A crisp breeze combs through the expanse of the wheat fields that collar the Washington State University campus; a low but steadily-increasing rumble is the only indication of the impending chaos.

The wild WSU students are returning to their natural habitat.

Soon, this peaceful landscape will be spliced by a seemingly-endless caravan of cars pouring in from every direction (each string led by one inevitably sluggish and yet incredibly oblivious vehicle) as the creatures migrate back to their home.

It is the dawn of a new semester, a fresh chance to get those good grades and actually attend 8 a.m. classes. Sixteen whole weeks stretch ahead before the students must again consider the stress of finals.

But unfortunately for these students, there is more to look forward to than simply the reinstatement of their social groups and re-establishment of alcohol tolerances.

There is the looming financial threat, one that plagues these individuals every year around the migration time.

In addition to the new tuition check, the students find themselves responsible for a wealth of additional expenses around this time, including but not limited to leases, textbooks, and holiday gifts for friends that you totally said you already bought but forgot about entirely.  

In specific, the cost of college textbooks is an area of significant financial burden and subsequently increasing temptation that can only be described as criminal.

A rising number of students report abandoning conventional means of textbook acquisition in lieu of far more unorthodox and far less legal methods.

Many students with half a handle on the workings of the internet (fairly common in a population that managed to find their way into a four year university) are finding that they are able to not only find the occasional access code online, but additionally can often attain via “torrenting” the entire textbook itself.

Torrenting is one of the main forms of online piracy, which apparently, according to previews on every DVD ever, is not a victimless crime.

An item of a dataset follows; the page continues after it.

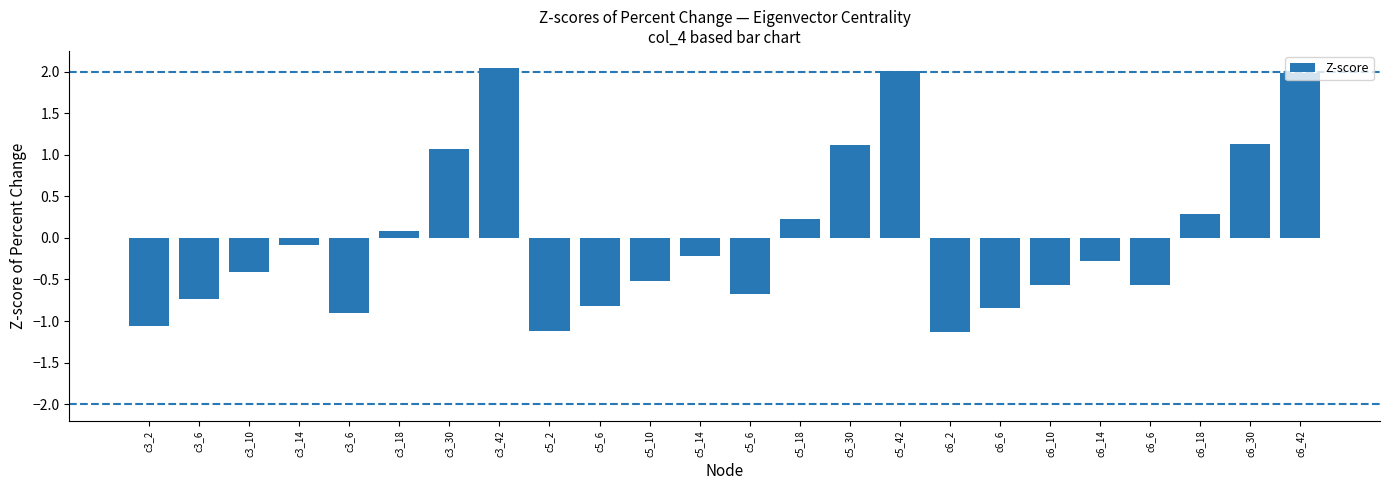

List the labels in order of value, largest first.

c3_42, c5_42, c6_42, c6_30, c5_30, c3_30, c6_18, c5_18, c3_18, c3_14, c5_14, c6_14, c3_10, c5_10, c6_10, c6_6, c5_6, c3_6, c5_6, c6_6, c3_6, c3_2, c5_2, c6_2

However, when facing book expenses oftentimes upward of $500, it is understandable that students are tempted to cheat on more than just New Year’s resolutions.

As each semester passes and students realize how many times one never ends up opening a $76 economics text (past the plastic to get to the access code) the case for more illegitimate means of obtaining texts grows stronger.

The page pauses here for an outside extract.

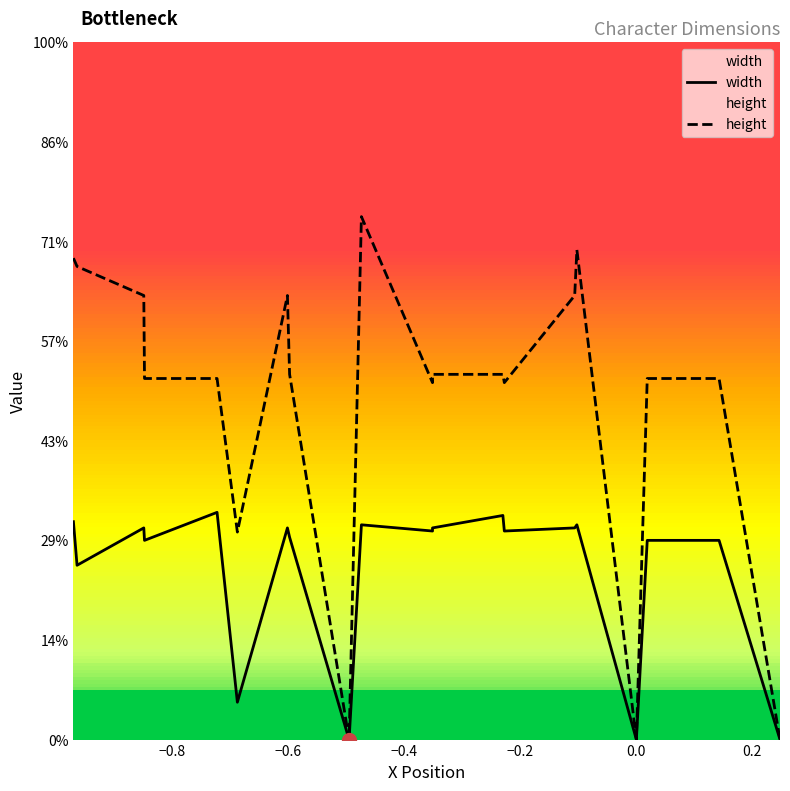

How many values in width are above zero?

17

So I suppose the question is less why would students torrent, and instead why wouldn’t they?

Beyond simply ethical and legal qualms, some degree of knowledge is required to steal an entire textbook. Despite the existence of specific sites, it does take a moderate amount of cyber-savvy abilities to manage to download something that is pertinent to your class, not just a wealth of viruses.

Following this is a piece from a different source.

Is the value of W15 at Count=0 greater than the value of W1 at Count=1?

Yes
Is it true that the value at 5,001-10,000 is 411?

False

Which brings up another issue that is associated with this form of digital debauchery: the threat of viruses. Third-party sites that provide as lucrative a product as free textbooks are likely also offering an awkward two to three hours at CougTech while trying to avoid telling them exactly what completely and totally legal thing you were doing when your computer suddenly became non-responsive.

In the end, the decision of whether to obtain your texts through the clean and certifiably virus-free Bookie or the sketchier yet you-literally-don’t-have-to-pay-anything kind of free online approach is understandably tempting, but in the end still very much illegal.

Remember, petty theft is most likely not among the top college achievements that you intend to brag to your grandchildren about.

While we absolutely do not in any way condone the illegal act of online piracy, it can be horribly frustrating to spend money on a book that turns out to be optional or that you never use. However, a better solution for this issue can be to hold off on book-buying until you know for sure what is needed or talk to your teacher directly about what will be used, as opposed to resorting to criminal acts.